▸ Exercise goal:
After finding the line with "hfov_deg: 13.2", restate it and each remaining line of the material word for word, omitting every picture.

------------------------------------------------------------------------

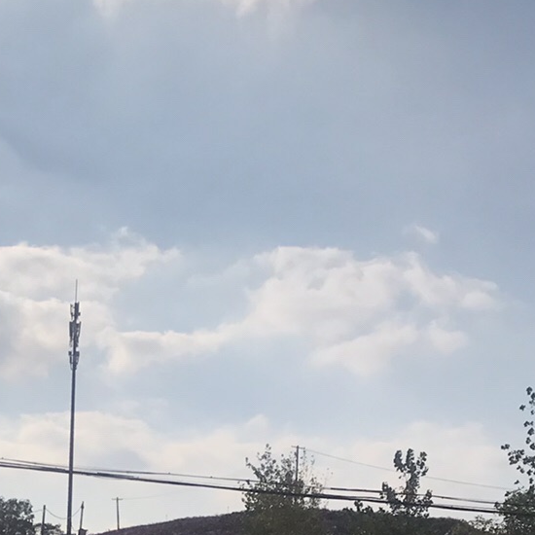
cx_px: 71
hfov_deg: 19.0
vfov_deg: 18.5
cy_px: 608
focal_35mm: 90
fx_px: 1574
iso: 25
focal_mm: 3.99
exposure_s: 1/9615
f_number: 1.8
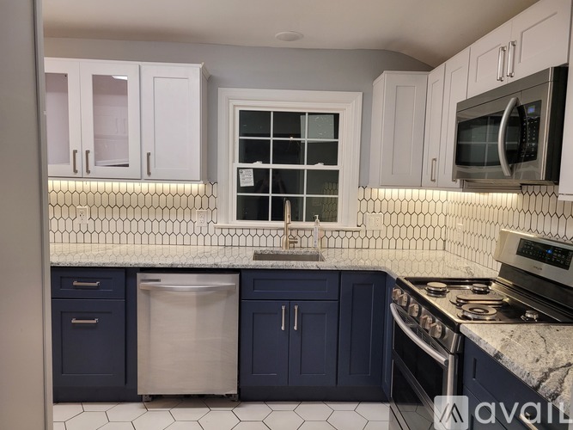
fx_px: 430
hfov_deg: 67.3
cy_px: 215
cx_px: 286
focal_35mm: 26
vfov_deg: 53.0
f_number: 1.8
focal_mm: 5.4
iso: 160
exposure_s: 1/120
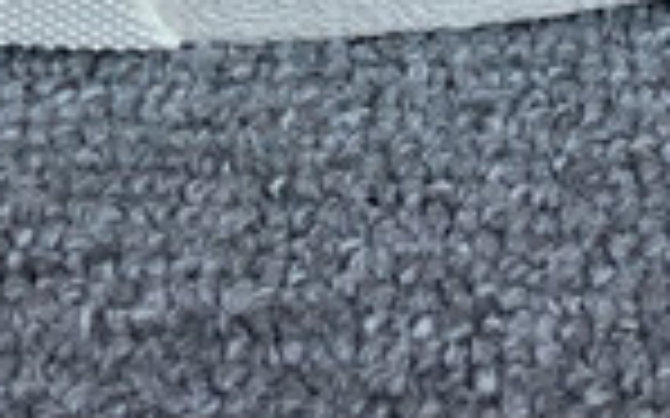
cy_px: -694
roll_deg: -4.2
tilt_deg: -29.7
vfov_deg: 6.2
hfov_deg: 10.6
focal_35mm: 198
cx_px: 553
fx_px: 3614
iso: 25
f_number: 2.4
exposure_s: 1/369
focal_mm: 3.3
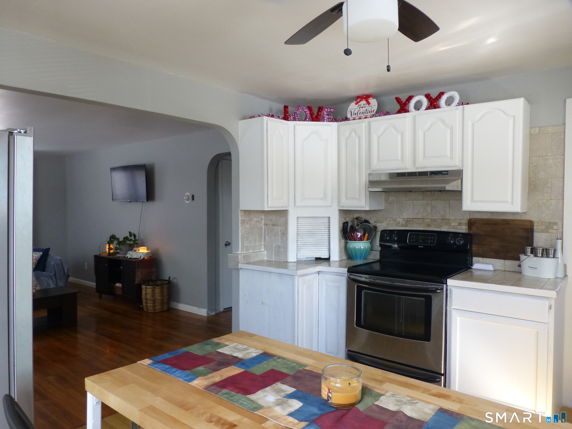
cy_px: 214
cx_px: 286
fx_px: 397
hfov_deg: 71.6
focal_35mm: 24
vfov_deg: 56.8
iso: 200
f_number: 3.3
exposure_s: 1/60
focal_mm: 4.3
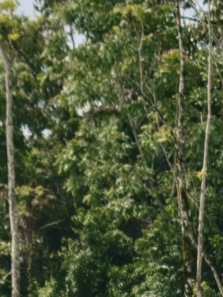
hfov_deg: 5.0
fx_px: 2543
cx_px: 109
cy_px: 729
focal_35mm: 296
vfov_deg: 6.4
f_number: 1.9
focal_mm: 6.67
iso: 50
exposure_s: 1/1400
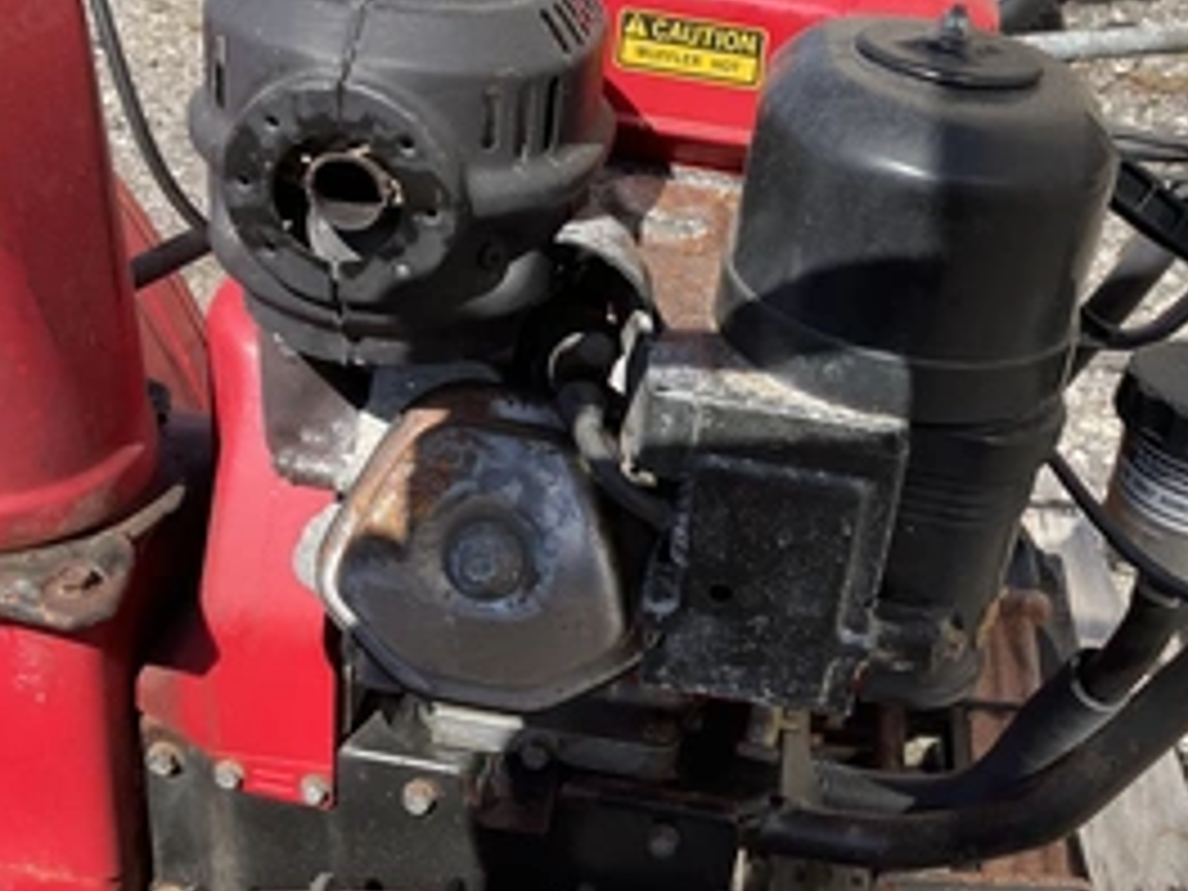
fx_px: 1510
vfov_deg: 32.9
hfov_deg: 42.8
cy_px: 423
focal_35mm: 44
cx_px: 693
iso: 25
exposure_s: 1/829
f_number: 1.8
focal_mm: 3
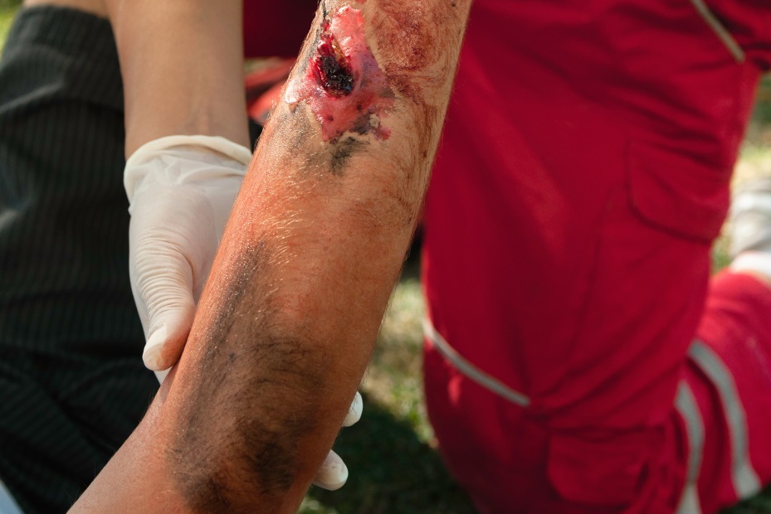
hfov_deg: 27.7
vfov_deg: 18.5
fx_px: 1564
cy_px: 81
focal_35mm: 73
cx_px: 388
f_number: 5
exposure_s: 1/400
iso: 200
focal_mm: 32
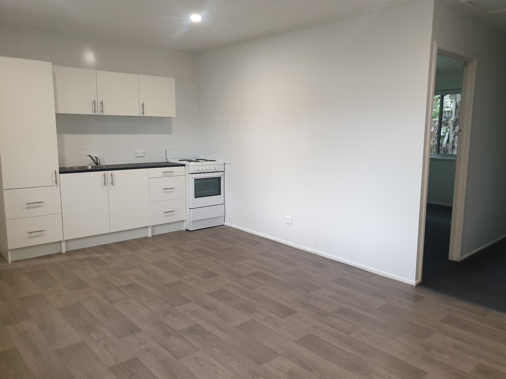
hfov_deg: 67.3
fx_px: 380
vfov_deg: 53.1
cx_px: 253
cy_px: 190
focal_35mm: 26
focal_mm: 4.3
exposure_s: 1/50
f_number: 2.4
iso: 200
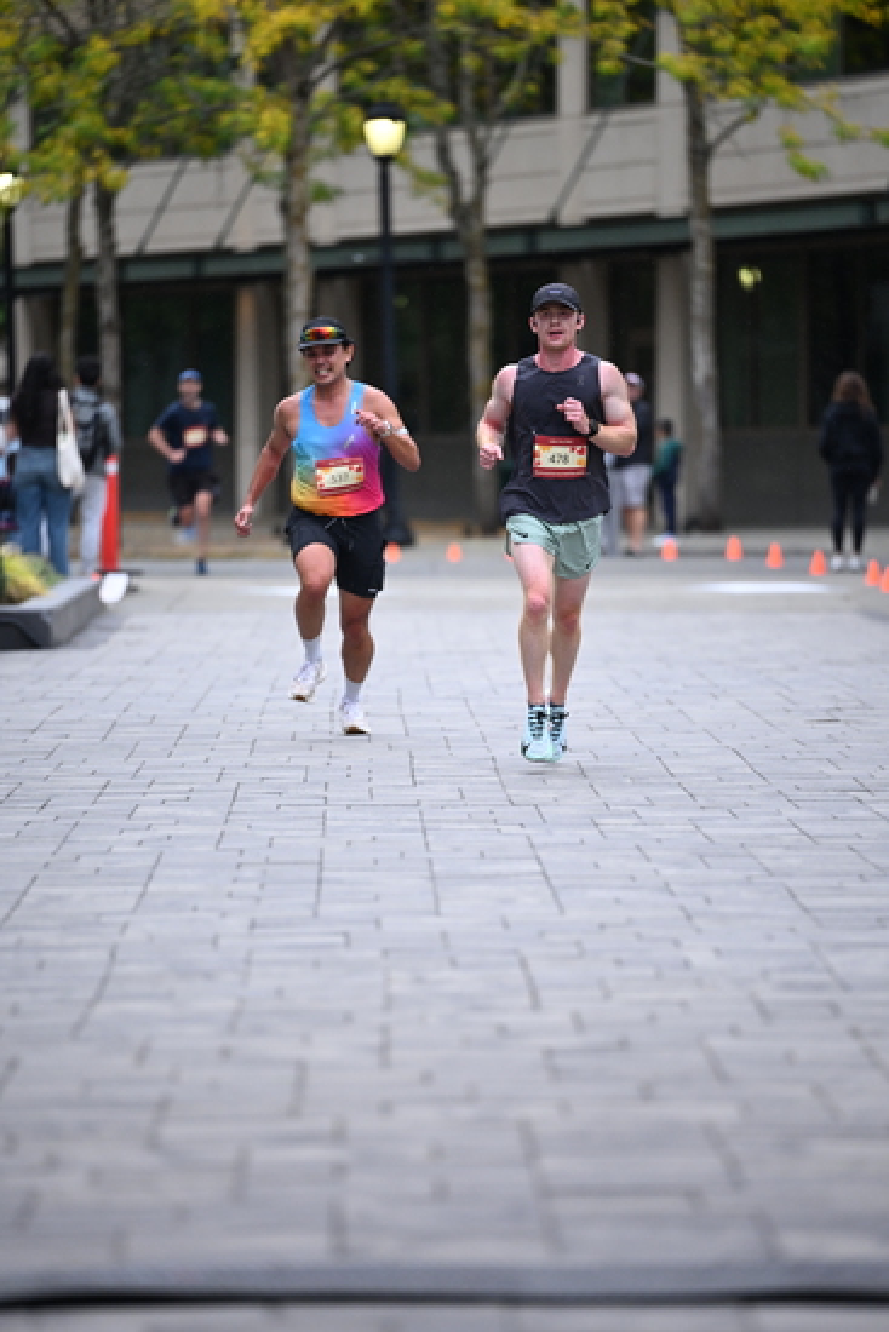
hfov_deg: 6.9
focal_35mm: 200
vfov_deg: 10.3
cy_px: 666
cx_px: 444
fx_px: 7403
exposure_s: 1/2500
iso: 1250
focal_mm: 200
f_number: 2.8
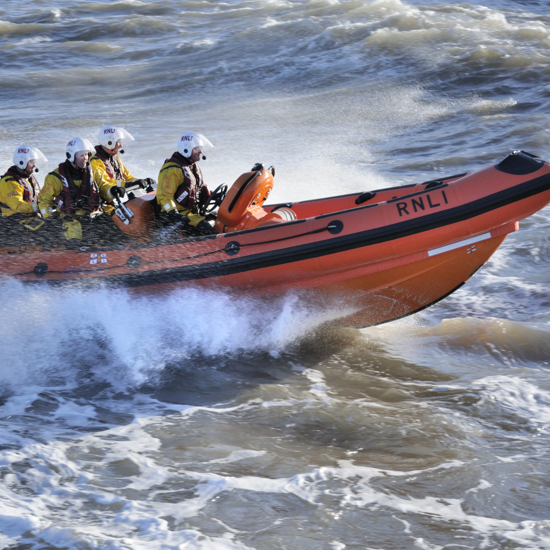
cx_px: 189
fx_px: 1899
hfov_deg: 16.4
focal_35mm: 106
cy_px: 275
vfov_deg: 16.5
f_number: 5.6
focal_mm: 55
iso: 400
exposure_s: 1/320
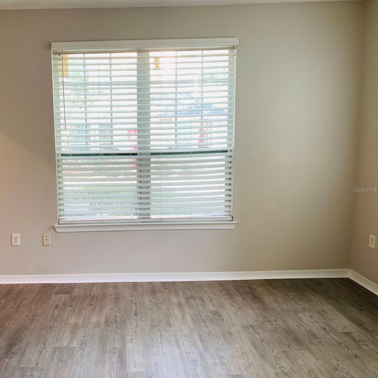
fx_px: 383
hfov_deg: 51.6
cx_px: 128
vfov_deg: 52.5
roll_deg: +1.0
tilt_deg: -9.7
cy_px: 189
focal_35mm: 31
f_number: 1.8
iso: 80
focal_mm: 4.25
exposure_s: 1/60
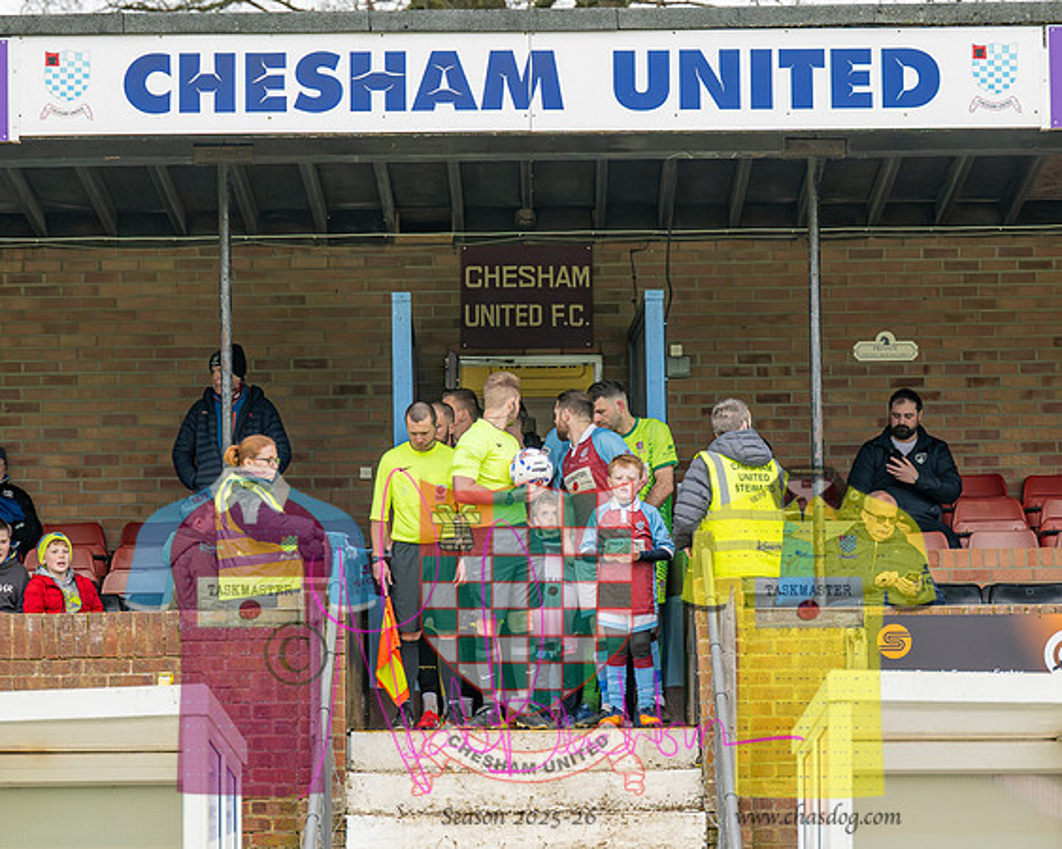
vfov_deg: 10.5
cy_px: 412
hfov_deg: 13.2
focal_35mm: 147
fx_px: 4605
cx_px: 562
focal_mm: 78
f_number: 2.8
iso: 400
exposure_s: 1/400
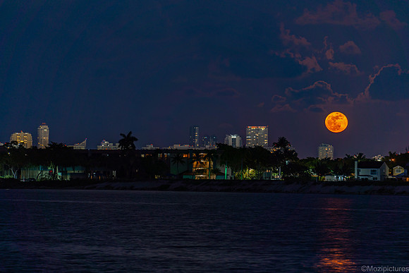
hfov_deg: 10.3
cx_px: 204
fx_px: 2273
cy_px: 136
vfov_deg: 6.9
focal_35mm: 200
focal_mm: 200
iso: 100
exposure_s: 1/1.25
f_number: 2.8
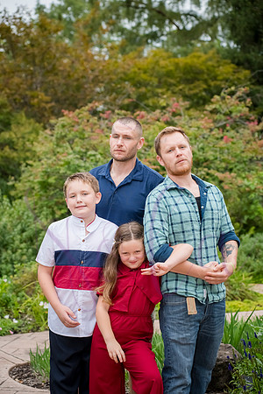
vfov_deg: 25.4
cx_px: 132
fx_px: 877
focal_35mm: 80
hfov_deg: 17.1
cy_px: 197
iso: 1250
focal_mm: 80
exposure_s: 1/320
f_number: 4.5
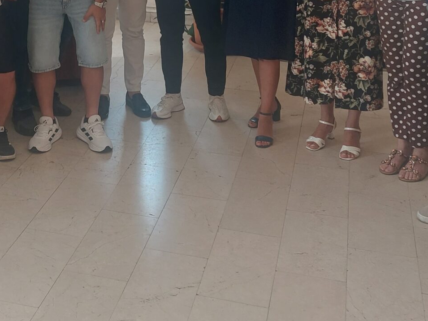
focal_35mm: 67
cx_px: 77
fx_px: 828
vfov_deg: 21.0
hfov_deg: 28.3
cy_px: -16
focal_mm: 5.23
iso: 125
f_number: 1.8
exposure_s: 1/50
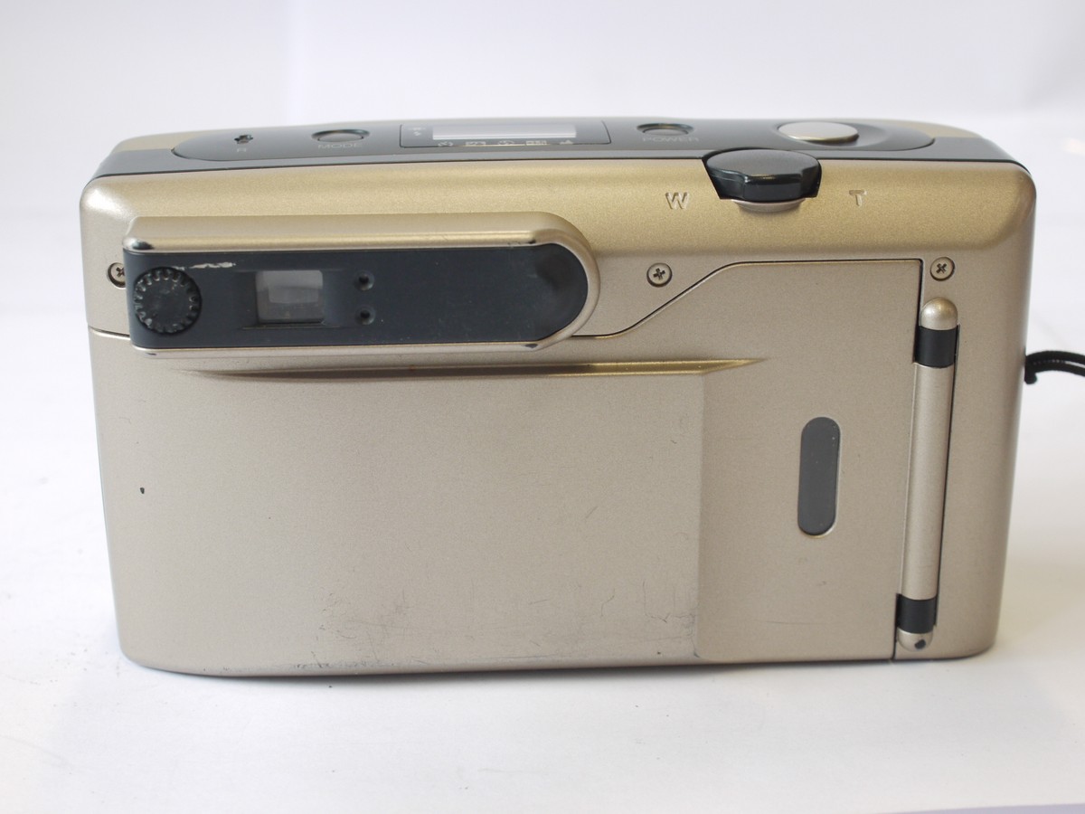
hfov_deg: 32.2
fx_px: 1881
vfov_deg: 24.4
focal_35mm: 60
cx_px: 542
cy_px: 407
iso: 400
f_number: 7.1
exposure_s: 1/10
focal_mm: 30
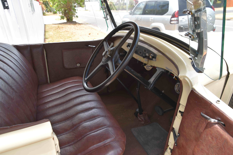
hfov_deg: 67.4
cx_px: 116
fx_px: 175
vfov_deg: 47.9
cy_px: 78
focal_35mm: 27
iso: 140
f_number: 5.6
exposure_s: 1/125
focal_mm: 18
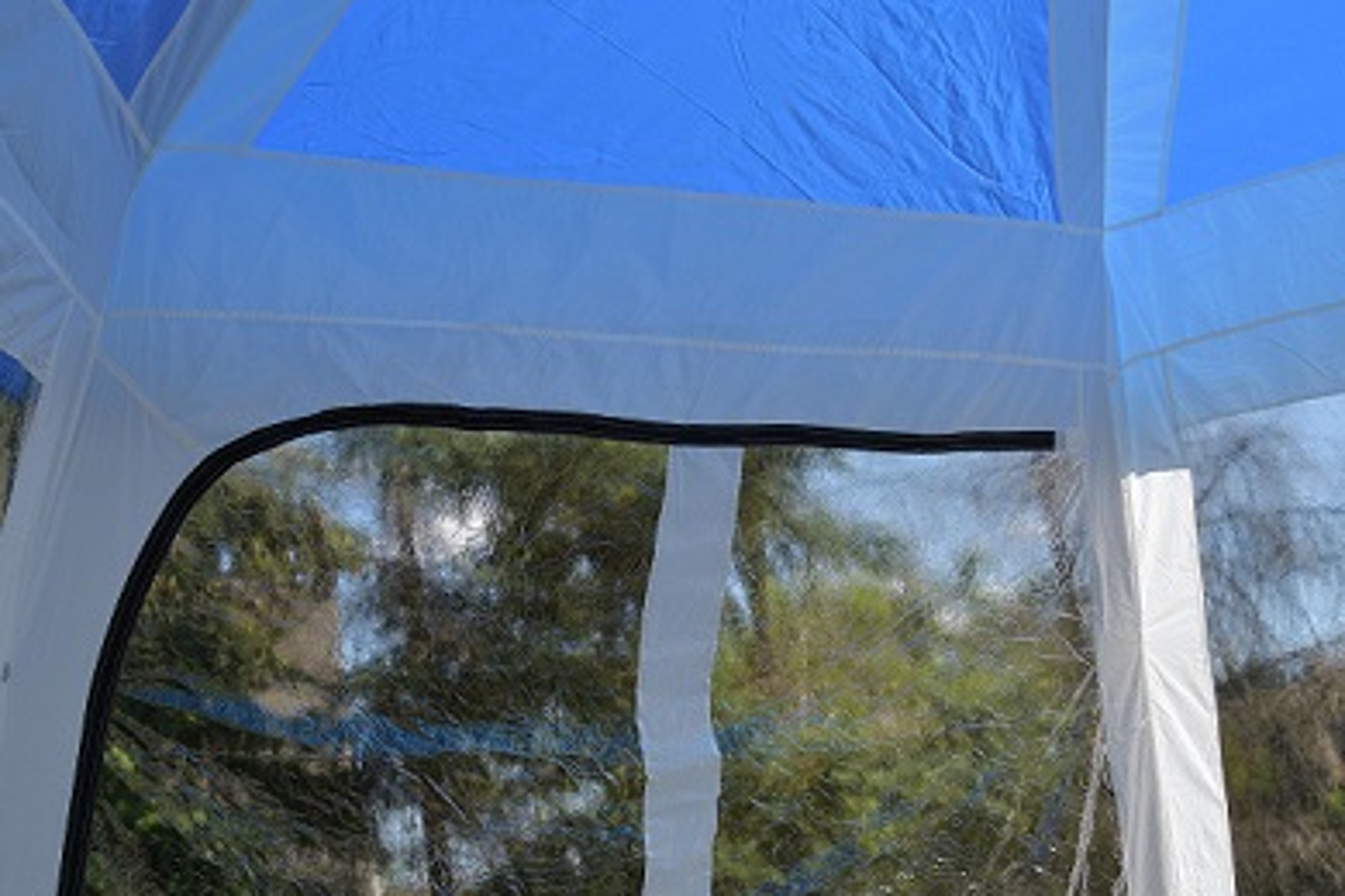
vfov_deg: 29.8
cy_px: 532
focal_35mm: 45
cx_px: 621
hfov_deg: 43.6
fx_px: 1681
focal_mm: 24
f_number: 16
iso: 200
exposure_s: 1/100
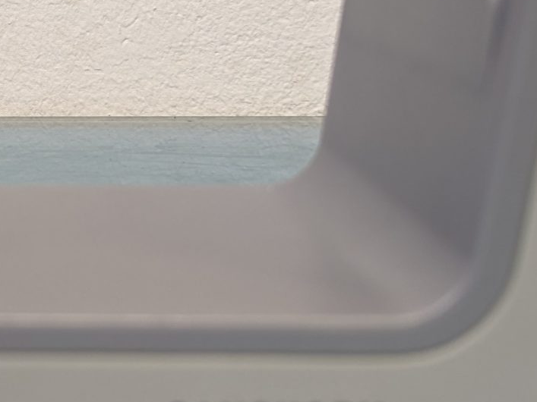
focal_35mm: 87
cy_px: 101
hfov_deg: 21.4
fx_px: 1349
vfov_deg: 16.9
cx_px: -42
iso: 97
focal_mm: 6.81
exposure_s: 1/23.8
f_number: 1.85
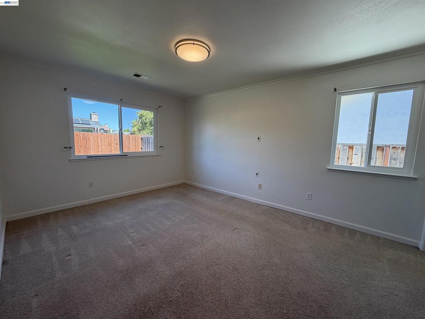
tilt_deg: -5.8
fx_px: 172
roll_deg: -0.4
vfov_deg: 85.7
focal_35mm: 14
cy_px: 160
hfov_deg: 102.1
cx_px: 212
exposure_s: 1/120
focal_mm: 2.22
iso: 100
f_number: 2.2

------------------------------------------------------------------------

▸ Answer to this task:
hfov_deg: 13.2
focal_35mm: 147
fx_px: 4605
cx_px: 562
focal_mm: 78
f_number: 2.8
iso: 400
exposure_s: 1/400
hfov_deg: 10.3
cx_px: 204
fx_px: 2273
cy_px: 136
vfov_deg: 6.9
focal_35mm: 200
focal_mm: 200
iso: 100
exposure_s: 1/1.25
f_number: 2.8
vfov_deg: 25.4
cx_px: 132
fx_px: 877
focal_35mm: 80
hfov_deg: 17.1
cy_px: 197
iso: 1250
focal_mm: 80
exposure_s: 1/320
f_number: 4.5
focal_35mm: 67
cx_px: 77
fx_px: 828
vfov_deg: 21.0
hfov_deg: 28.3
cy_px: -16
focal_mm: 5.23
iso: 125
f_number: 1.8
exposure_s: 1/50
hfov_deg: 32.2
fx_px: 1881
vfov_deg: 24.4
focal_35mm: 60
cx_px: 542
cy_px: 407
iso: 400
f_number: 7.1
exposure_s: 1/10
focal_mm: 30
hfov_deg: 67.4
cx_px: 116
fx_px: 175
vfov_deg: 47.9
cy_px: 78
focal_35mm: 27
iso: 140
f_number: 5.6
exposure_s: 1/125
focal_mm: 18
vfov_deg: 29.8
cy_px: 532
focal_35mm: 45
cx_px: 621
hfov_deg: 43.6
fx_px: 1681
focal_mm: 24
f_number: 16
iso: 200
exposure_s: 1/100
focal_35mm: 87
cy_px: 101
hfov_deg: 21.4
fx_px: 1349
vfov_deg: 16.9
cx_px: -42
iso: 97
focal_mm: 6.81
exposure_s: 1/23.8
f_number: 1.85
tilt_deg: -5.8
fx_px: 172
roll_deg: -0.4
vfov_deg: 85.7
focal_35mm: 14
cy_px: 160
hfov_deg: 102.1
cx_px: 212
exposure_s: 1/120
focal_mm: 2.22
iso: 100
f_number: 2.2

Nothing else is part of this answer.